The Nogo, glial scar, and CSPG theories predict that eliminating these obstacles would allow regeneration to occur. While some experiments did show that therapies that blocked Nogo and its receptors and enzymes that degraded CSPG increased sprouting and improved function, these therapies do not restore function in severe injury models, suggesting that the improved recovery resulted from sprouting of surviving axons rather than regeneration of injured tracts. Genetic knockout of Nogo genes and its receptors did not always allow regeneration. Finally, many investigators have now reported that the long spinal tracts can regenerate in circumstances where Nogo, CSPG, and glial scars were not affected. For example, the recent discovery that genetic deletion of PTEN allowed massive growth of corticospinal axons across glial scars and grow long distances in white matter raised questions whether Nogo or glial scars are necessary or sufficient to stop spinal cord regeneration.

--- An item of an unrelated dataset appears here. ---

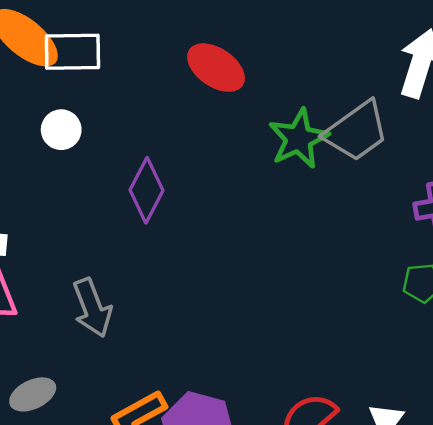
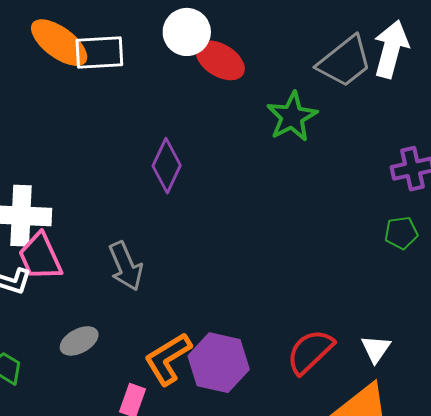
white circle: (61, 130) -> (187, 32), moved, size x1.4
gray trapezoid: (356, 131) -> (345, 62), moved

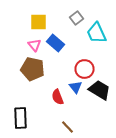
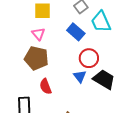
blue rectangle: (56, 43) -> (76, 32), moved
red semicircle: (58, 97) -> (45, 86), moved

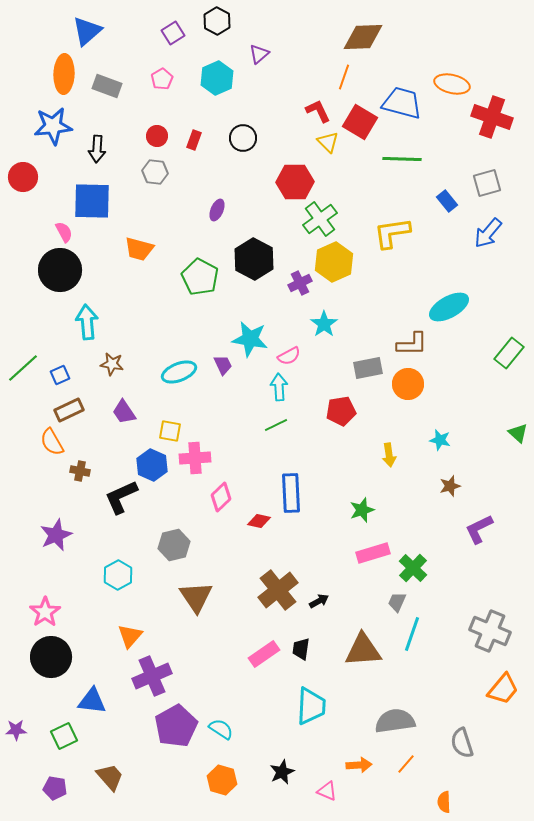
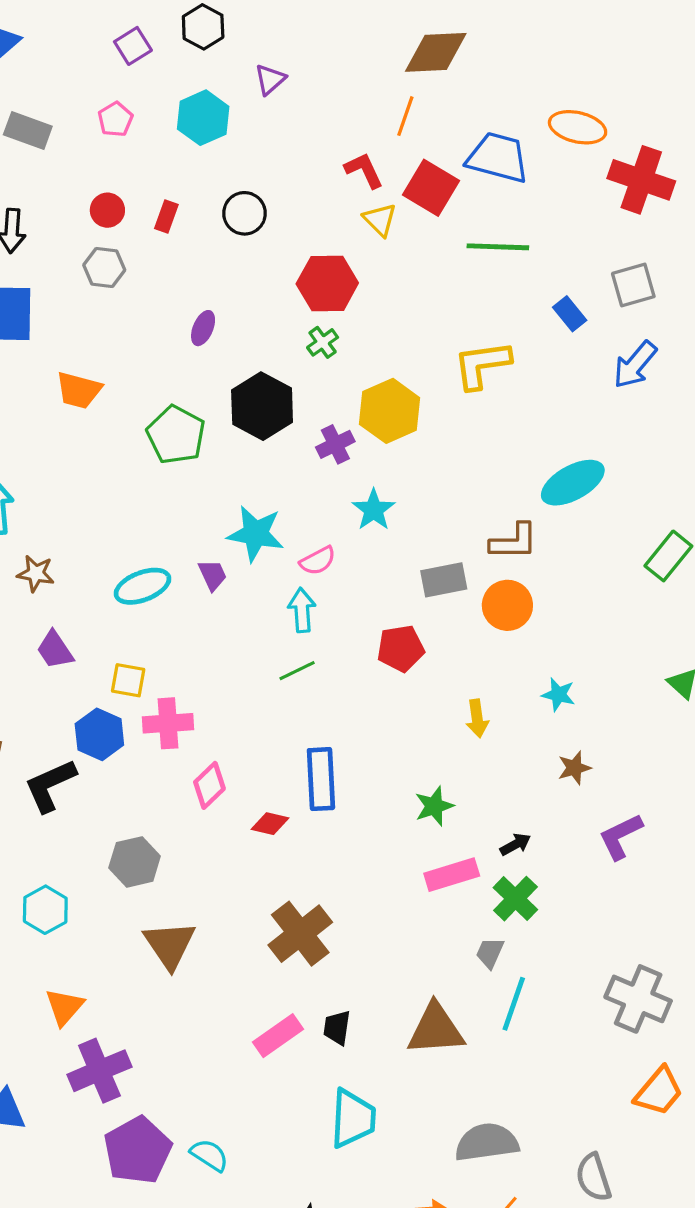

I suggest that these theories have been difficult to prove because they are based on the premise that these obstacles are responsible for lack of regeneration in the spinal cord. However, many studies have shown that injured spinal axons can and do grow into the contusion site, that previous injury to peripheral nerves will facilitate central axonal growth in the spinal cord, and that axons frequently grow across glial scars in the brain and spinal cord. It should not be surprising that efforts to knock out Nogo and its receptors, to eliminate glial scars, and to break down CSPG have not consistently improved spinal cord regeneration or function. The spinal cord appears to have regenerative mechanisms that are normally suppressed but can be activated by injury. These regenerative mechanisms are likely to be responsible for restoring function after incomplete injuries but are less effective after severe injuries. Such an admission would also change the goal of regenerative therapies. Rather than assuming that the spinal cord cannot regenerate and looking for the reasons why, we should consider therapies that facilitate natural regenerative mechanisms.